The NHS has renewed its partnership with private technology company, Palantir, for a further four months. 

Palantir is currently contracted to help support the work of the NHS Covid-19 datastore – an effort by NHS England and Improvement and NHSX to give local and national health leaders the information they need to help tackle the virus and direct resources to where they are needed most.

NHSX said it had signed a “new four month contract” with Palantir which will be published “in due course” and that it was a “direct award” using the GCloud framework.

It also confirmed the NHS is the data controller at all times. Palantir was contracted as a data processor, NHSX said, meaning the company is only permitted to use the data as directed by the NHS. The organisation also assured all data is de-identified or anonymised prior to loading onto Palantir’s platform.

The renewed contract will require Palantir to package up the work they’ve been doing so the service can go out to tender in an open procurement process.

The New Statesman has reported that the contract extension was worth £1million, though this has not been confirmed by the NHS.

It was announced back in April 2020 that Palantir would be working with the NHS, along with the likes of Microsoft, Amazon Web Services and Google, to develop a data platform to better inform the national response to coronavirus.

The platform, hosted on NHS Futures, would bring together multiple NHS and social care data sets into a single location. It will include data such as 111 online and call centre data from NHS Digital, as well as Covid-19 test result data from Public Health England.

NHS teams given access to predictive tech

The Palantir contract extension was mentioned in an announcement in relation to the NHS Covid-19 datastore and how NHS teams are being given access to predictive technology which can help to forecast coronavirus hospitalisations as part of it.

The Joint Biosecurity Centre is being asked to give the NHS local advance warning of any uptick in coronavirus admissions.

This is being complimented by a machine learning-powered system which will warn hospitals so they can divert staff, beds and other equipment such as oxygen or ventilators needed to tackle Covid-19 cases.

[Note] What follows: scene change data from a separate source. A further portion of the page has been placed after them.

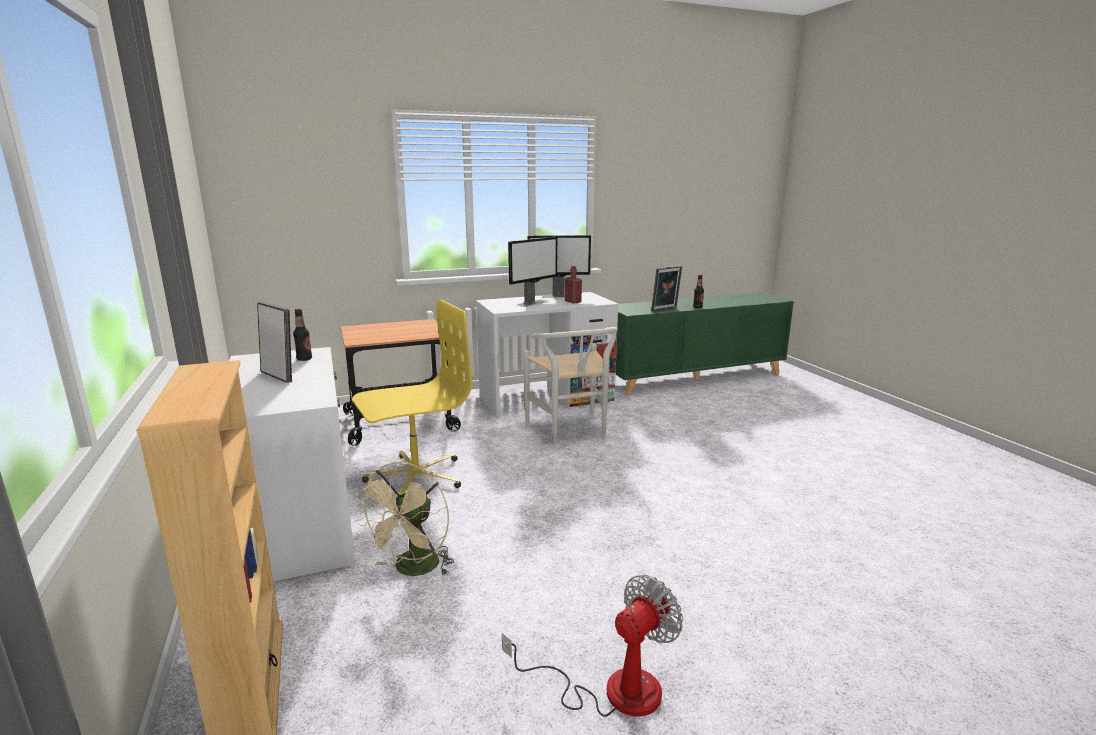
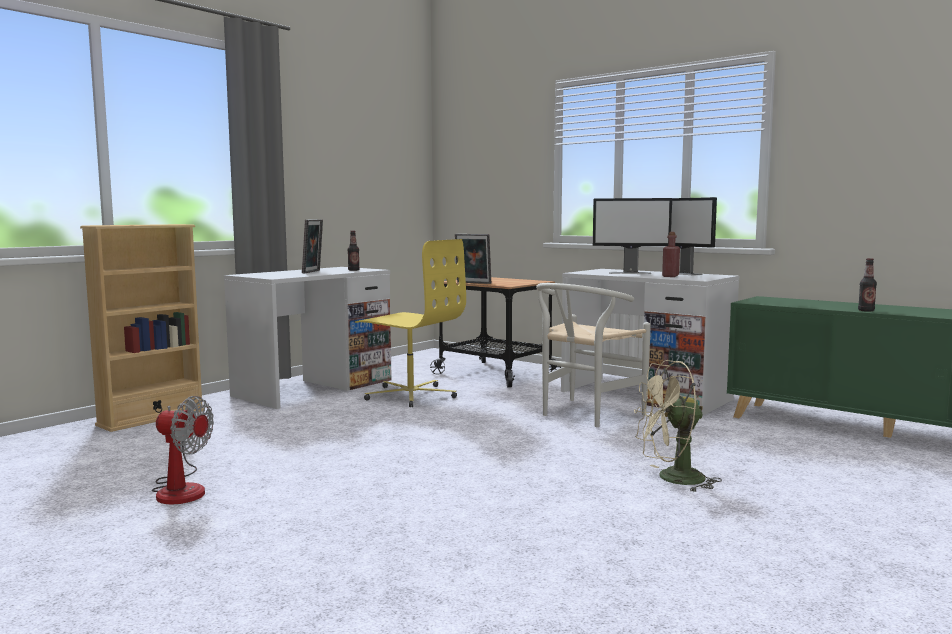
camera: 60 degrees right, 10 degrees down
beige fan [355,462,454,576] -> beige fan moved to [634,360,722,492]
picture frame [651,266,682,312] -> picture frame moved to [455,234,491,284]

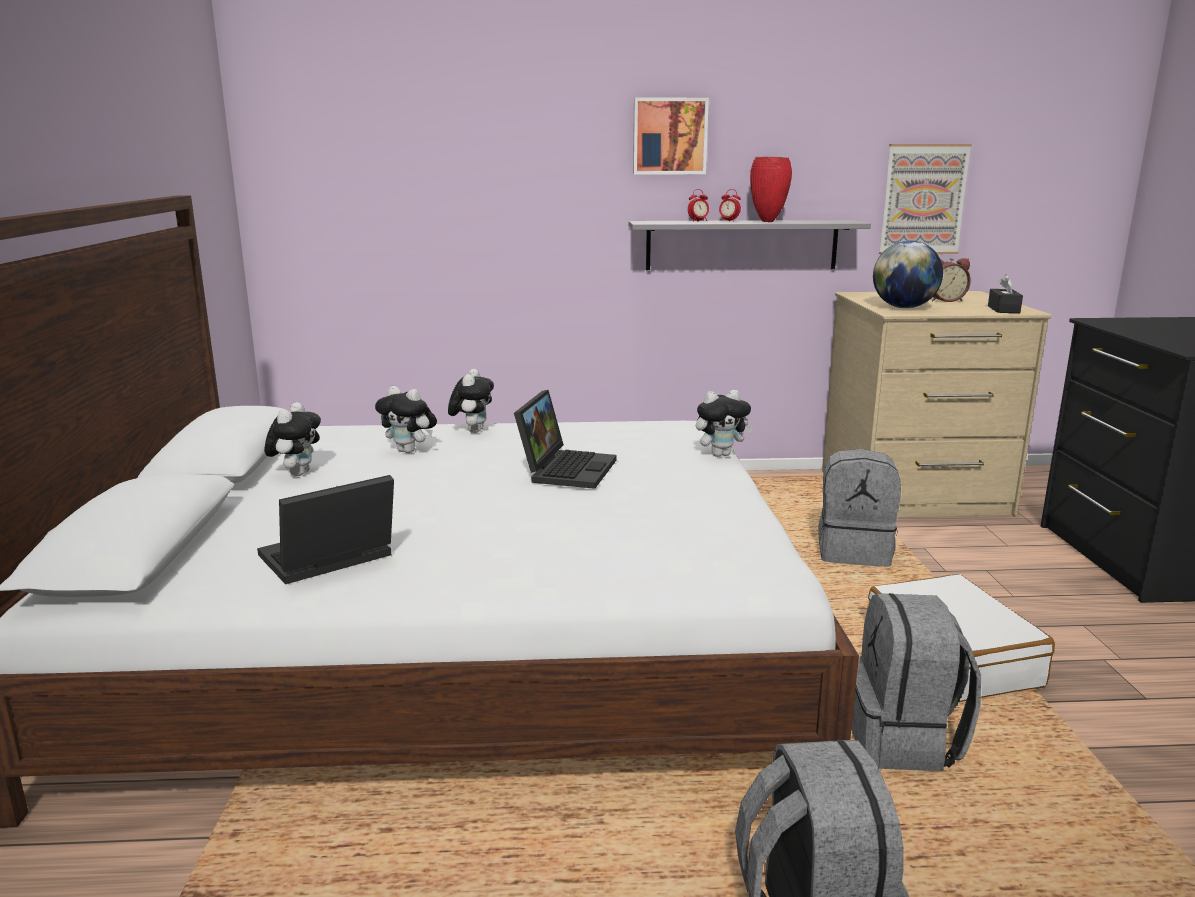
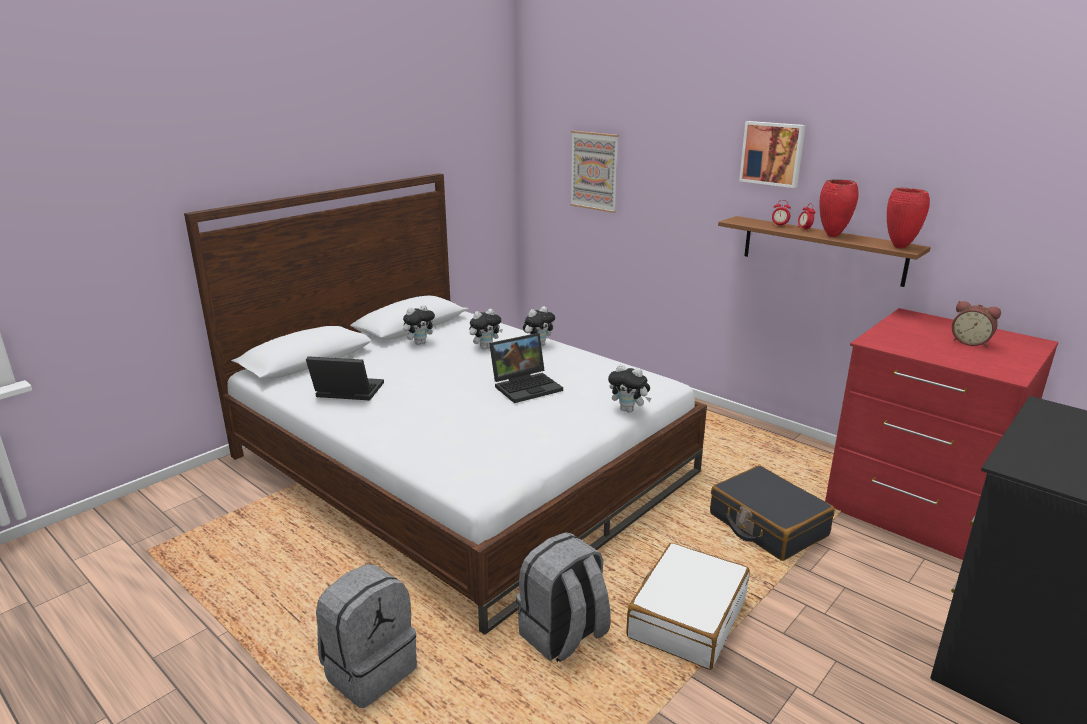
camera: 45 degrees right, 5 degrees up
plush toy [375,386,437,453] -> plush toy turned 105 degrees counterclockwise [470,309,503,349]
grey shelf [629,220,871,270] -> brown shelf [718,216,931,287]
grey backpack [818,449,901,567] -> black suitcase [710,465,835,561]
beige dresser [822,291,1052,517] -> red dresser [825,308,1059,560]
globe [873,241,943,308] -> none
picture [879,144,972,254] -> picture moved to [570,131,619,213]
black tissue box [988,274,1023,313] -> none
none -> red vase [887,188,930,249]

The rollout of the new technology, built and developed by artificial intelligence firm Faculty, will help local teams balance these priorities on a day to day basis, helping clinicians and scientists to model and predict hospitalisations up to three weeks in advance.

It works by learning from data of previous outbreaks such as bed use and early warning indicators, including 111 call volumes, to model what might happen in the future.

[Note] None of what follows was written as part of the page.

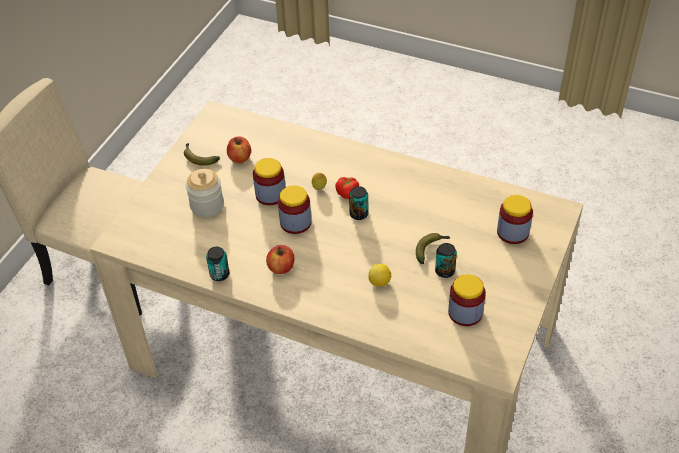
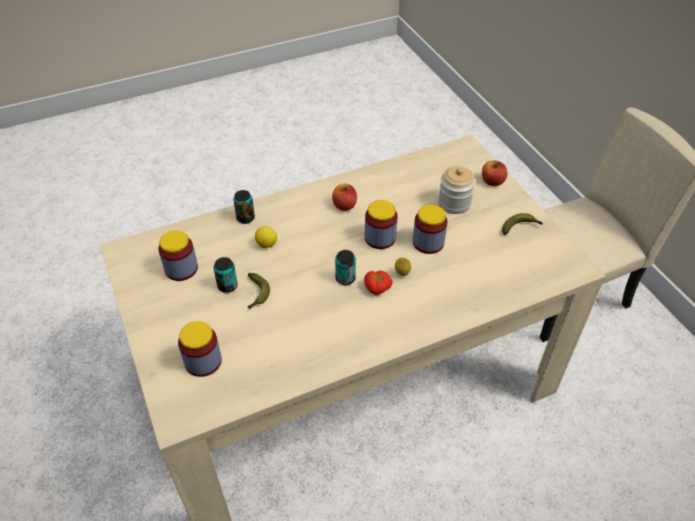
camera: 130 degrees right, 0 degrees up
can [206,247,230,281] -> can moved to [233,190,255,224]
apple [227,136,251,163] -> apple moved to [482,160,507,186]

Indra Joshi, director of AI at NHSX, said: “As we continue to deal with the greatest public health emergency in a century, the NHS continues to rise to the challenge, and by using this leading technology, we will help support frontline staff in their ongoing mission to save as many lives as they can.

“This tool helps services plan the bringing back on of services for other patients safely, while flexing capacity locally for Covid-19 care.”

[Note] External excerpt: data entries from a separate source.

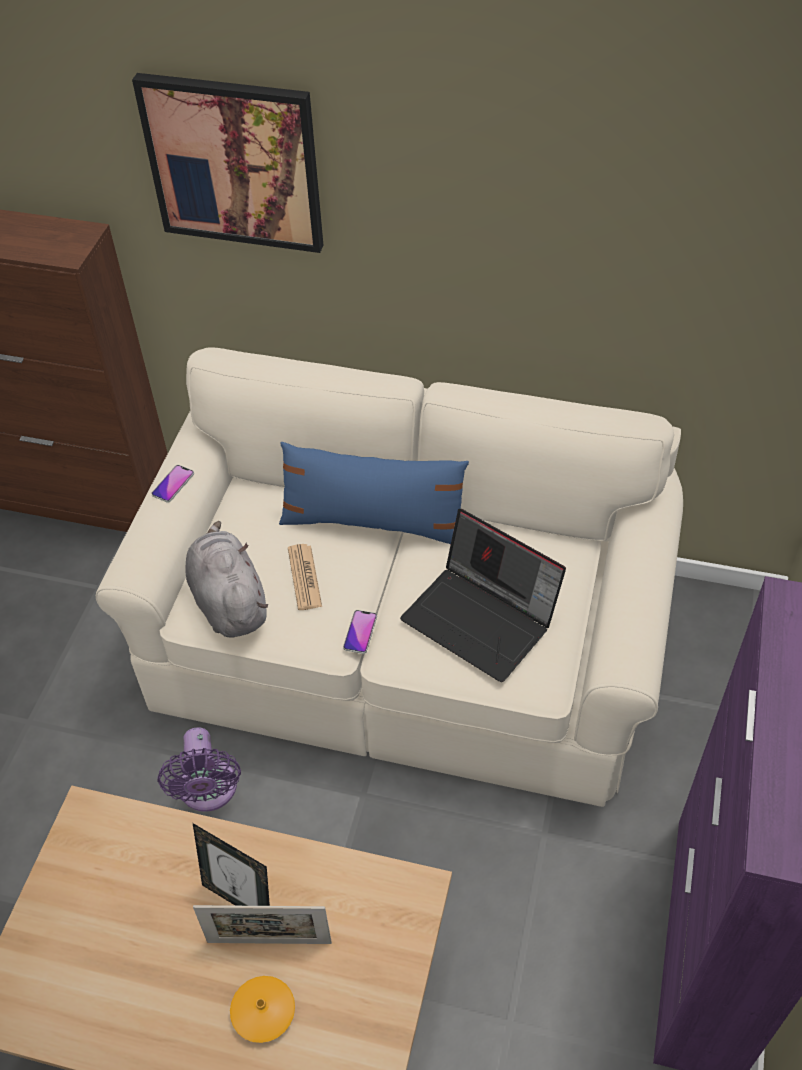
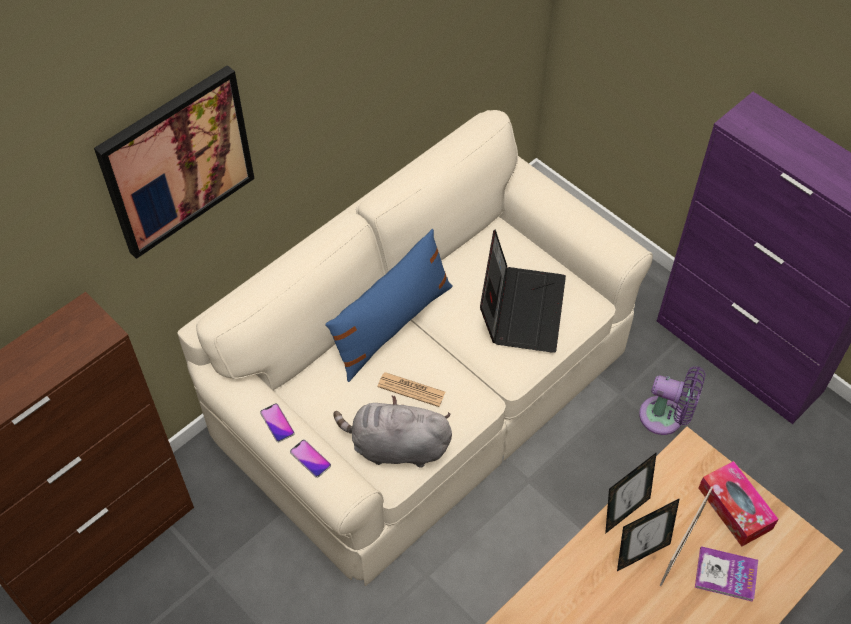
camera: 60 degrees left, 5 degrees up
purple fan [157,727,241,812] -> purple fan moved to [639,366,705,435]
orange vase [230,976,295,1043] -> book [695,546,758,602]
phone [343,610,377,654] -> phone moved to [290,440,331,478]
laptop [400,509,566,682] -> laptop turned 60 degrees counterclockwise [480,229,566,353]
none -> picture frame [605,452,657,534]
none -> tissue box [699,461,779,546]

This technology has already helped provide the NHS at a national level a clear understanding of bed capacity and availability across the country, and has helped ensure ventilators and oxygen supply has been targeted where it is needed so no hospital has run out.

Now local hospitals have been given access to the new forecasting tool that will help them to plan how to use their available capacity for both Covid-19 patients and routine care and operations, with the benefit of advance knowledge of how the need to care for more or less patients with the virus might change in the coming one to three weeks.